## BRIEF 1
Set down the passage of the article on staying patient while dating between "A common theme" and "often acquired easily.", inclusive.
## BRIEF 2
In the article on staying patient while dating, where did the author spend the intermediate days of Passover during a first trip to Israel?

## SOURCE DOCUMENT
"""
EmunaDating: Staying Patient While Dating

By: Samantha Hulkower

A common theme I hear when talking to other single people is a general sense of frustration with the dating scene and being single. Even if you have a wonderful matchmaker guiding you through the process, dating can be trying. While meeting new people and going on dates can be a lot of fun, you can only go on so many first dates where the person looks nothing like their JDate or Saw You At Sinai profile picture, or attend a singles event where you are certain you accidentally put on your invisibility cloak because literally no one seems to be noticing you, so many times before you can become understandably fatigued. As we learned in the Torah portion a few weeks back, patience is a virtue that is not often acquired easily.

So the question becomes: how do you date without getting frustrated? I have a story that I think fits this situation, and how to respond, pretty well.

I was in Israel for the first time a few years ago and spent the intermediate days of Passover at Ascent, a youth hostel in Tzfat. After I had arrived and unpacked, an announcement was made that there was going to be a special tour of the local cemetery, where many famous Jews are buried, such as the Kabbalist the Arizal. The tour was being given by a professor who had spent his life researching the graves of the people buried there. This was not a tour usually offered and I was very excited to go.

While I had been encouraged to attend the tour by an English speaker, I quickly realized that the professor guiding us was Israeli, and so the tour was in Hebrew. However, the weather was splendid, the cemetery is actually quite lovely, and one of the other Americans in the group spoke Hebrew and offered to translate for me. 

I first started to get a tad frustrated when the translation services offered didn't come through - the tour guide spoke very quickly and the American was having hard time following him. Plus, he would speak for 15 mins without taking a breath, so by the time he paused, she had forgotten what he had said earlier. Meanwhile, the rest of the group was 'oohing' an 'ahhing' and I felt like I was missing out on some really cool information.
"""
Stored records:
"""
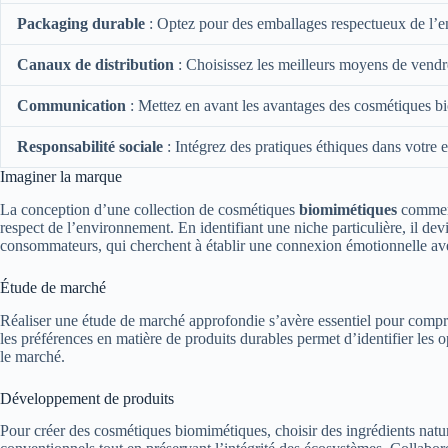
Packaging durable
: Optez pour des emballages respectueux de l’
Canaux de distribution
: Choisissez les meilleurs moyens de vendr
Communication
: Mettez en avant les avantages des cosmétiques b
Responsabilité sociale
: Intégrez des pratiques éthiques dans votre e
Imaginer la marque
La conception d’une collection de cosmétiques
biomimétiques
commence
respect de l’environnement. En identifiant une niche particulière, il d
consommateurs, qui cherchent à établir une connexion émotionnelle avec
Étude de marché
Réaliser une étude de marché approfondie s’avère essentiel pour compre
les préférences en matière de produits durables permet d’identifier les o
le marché.
Développement de produits
Pour créer des cosmétiques biomimétiques, choisir des ingrédients natu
"""
## WRITTEN SOLUTION 1
A common theme I hear when talking to other single people is a general sense of frustration with the dating scene and being single. Even if you have a wonderful matchmaker guiding you through the process, dating can be trying. While meeting new people and going on dates can be a lot of fun, you can only go on so many first dates where the person looks nothing like their JDate or Saw You At Sinai profile picture, or attend a singles event where you are certain you accidentally put on your invisibility cloak because literally no one seems to be noticing you, so many times before you can become understandably fatigued. As we learned in the Torah portion a few weeks back, patience is a virtue that is not often acquired easily.

## WRITTEN SOLUTION 2
At Ascent, a youth hostel in Tzfat.